Friday, July 10, 2009

Tomato-Basil-Brie Pasta

This dish is decadent--an absolutely perfect summer meal. We were served this blissful concoction on a back porch, and that seems an ideal setting. My friend Elizabeth sent me the recipe; she calls it "Bonnie's Pasta."


Mix: 4 tomatoes, chopped
1 lb. brie (if using the kind with the rind, trim off the rind)
1 c. olive oil
1 c. sliced basil, packed (this is fresh basil...)
3 garlic cloves, chopped
1 1/2 teaspoon salt (try a little less...)
1/2 teaspoon pepper

Let sit at room temperature, 2 hours
Cook 1 lb. linguine, put on top--will melt cheese.

Serves 4-6

Wednesday, July 8, 2009

Greek Villagers' Salad

Another winning recipe from Weight Watchers.

Recipe from Take-Out Tonight!

  • 3 ripe tomatoes, cut into 6 wedges each
  • 2 green bell peppers, seeded and cut into rings
  • 1 cucumber, peeled and cut into 1/4-inch-thick slices
  • 4 pepperoncini
  • 1/2 c. sliced red onion
  • 6 kalamata olives, pitted and halved
  • 2 T. red-wine vinegar
  • 1 T. olive oil
  • 1 t. dried oregano
  • 1/8 t. salt
  • 1/8 t. pepper
  • 2 ounces feta, crumbled (about 1/2 c.)
  • 2 pita breads, toasted and cut in half crosswise
  1. Combine all but feta and pita. Sprinkle with feta and serve with pita.
Serves 4

Tuesday, July 7, 2009

Crunchy Chicken Salad Wraps

These are light on chicken, heavy on produce, and still tasty.

Recipe from Take-Out Tonight! (a Weight Watchers cookbook)

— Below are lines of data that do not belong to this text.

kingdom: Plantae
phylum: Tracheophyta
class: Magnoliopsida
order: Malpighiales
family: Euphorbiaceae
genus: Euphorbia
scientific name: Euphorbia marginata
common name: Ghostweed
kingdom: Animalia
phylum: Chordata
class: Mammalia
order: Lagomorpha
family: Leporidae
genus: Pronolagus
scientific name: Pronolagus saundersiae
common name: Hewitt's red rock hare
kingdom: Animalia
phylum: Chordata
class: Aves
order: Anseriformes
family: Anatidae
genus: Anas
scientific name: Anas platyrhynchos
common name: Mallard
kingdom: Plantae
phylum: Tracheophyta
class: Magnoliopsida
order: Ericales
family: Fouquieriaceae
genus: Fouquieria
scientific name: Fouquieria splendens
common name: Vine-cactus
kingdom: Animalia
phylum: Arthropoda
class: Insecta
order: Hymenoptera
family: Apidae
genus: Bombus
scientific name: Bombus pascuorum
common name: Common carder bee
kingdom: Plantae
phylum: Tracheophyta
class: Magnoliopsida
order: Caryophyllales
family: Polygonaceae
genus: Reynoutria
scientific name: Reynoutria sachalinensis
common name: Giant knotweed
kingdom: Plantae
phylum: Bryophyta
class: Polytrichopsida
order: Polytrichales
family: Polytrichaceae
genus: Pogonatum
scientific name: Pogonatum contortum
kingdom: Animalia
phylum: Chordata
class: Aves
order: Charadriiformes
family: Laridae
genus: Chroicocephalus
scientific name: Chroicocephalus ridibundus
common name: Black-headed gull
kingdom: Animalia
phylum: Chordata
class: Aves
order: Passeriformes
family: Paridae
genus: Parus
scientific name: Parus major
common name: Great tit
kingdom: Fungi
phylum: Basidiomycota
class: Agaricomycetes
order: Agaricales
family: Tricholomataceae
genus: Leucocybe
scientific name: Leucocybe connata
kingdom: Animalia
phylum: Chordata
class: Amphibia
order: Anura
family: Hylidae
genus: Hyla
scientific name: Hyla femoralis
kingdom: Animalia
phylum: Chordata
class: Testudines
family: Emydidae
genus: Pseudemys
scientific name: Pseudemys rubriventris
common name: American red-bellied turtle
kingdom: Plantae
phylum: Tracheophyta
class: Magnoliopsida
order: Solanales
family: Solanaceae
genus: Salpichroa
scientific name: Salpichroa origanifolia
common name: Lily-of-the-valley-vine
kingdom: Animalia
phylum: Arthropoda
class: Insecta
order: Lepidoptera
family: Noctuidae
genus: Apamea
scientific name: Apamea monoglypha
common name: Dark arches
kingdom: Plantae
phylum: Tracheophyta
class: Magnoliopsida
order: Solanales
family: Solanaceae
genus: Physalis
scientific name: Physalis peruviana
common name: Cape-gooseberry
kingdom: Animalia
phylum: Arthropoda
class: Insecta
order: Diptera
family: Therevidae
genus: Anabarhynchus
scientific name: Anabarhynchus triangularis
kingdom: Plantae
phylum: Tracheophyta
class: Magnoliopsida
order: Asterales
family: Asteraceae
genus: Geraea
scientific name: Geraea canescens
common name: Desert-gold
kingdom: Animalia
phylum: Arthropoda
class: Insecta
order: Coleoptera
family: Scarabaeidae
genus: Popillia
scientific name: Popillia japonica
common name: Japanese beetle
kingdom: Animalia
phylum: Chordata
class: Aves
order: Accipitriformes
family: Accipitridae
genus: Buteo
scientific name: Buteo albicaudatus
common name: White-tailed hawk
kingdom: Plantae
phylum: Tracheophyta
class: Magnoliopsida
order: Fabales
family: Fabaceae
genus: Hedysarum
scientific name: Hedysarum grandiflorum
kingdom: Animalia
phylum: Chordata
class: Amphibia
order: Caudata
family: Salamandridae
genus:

  • 1 1/2 c. chopped cooked chicken breast
  • 1/4 c. diced English cucumber
  • 1/4 c. minced celery
  • 2 scallions, chopped
  • 1 T. finely chopped fresh parsley
  • 1/4 c. fat-free mayo (we use regular)
  • 2 T. lemon juice
  • 1/8 t. pepper
  • 4 (8-inch) flour tortillas
  • 4 red-leaf lettuce leaves
  1. Combine the chicken, cucumber, celery, scallions, parsley, mayo, lemon juice, and pepper in a medium bowl.
  2. Warm the tortillas according to package directions. Divide and layer the lettuce and chicken mixture on the tortillas. Roll up, fasten with toothpicks, and cut diagonally in half.
Serves 4

Thursday, July 2, 2009

Orange Julius

Another gem of a recipe from my friend Rachel. This is a perfect treat on a hot day!

  • 1 (6-oz.) can of frozen, concentrated orange juice
  • 1 c. milk
  • 4-6 T. sugar
  • 2 capfuls vanilla
  • ~16 ice cubes
Mix ice cubes in blender first, then add remaining ingredients. Blend together. Serve immediately with a straw!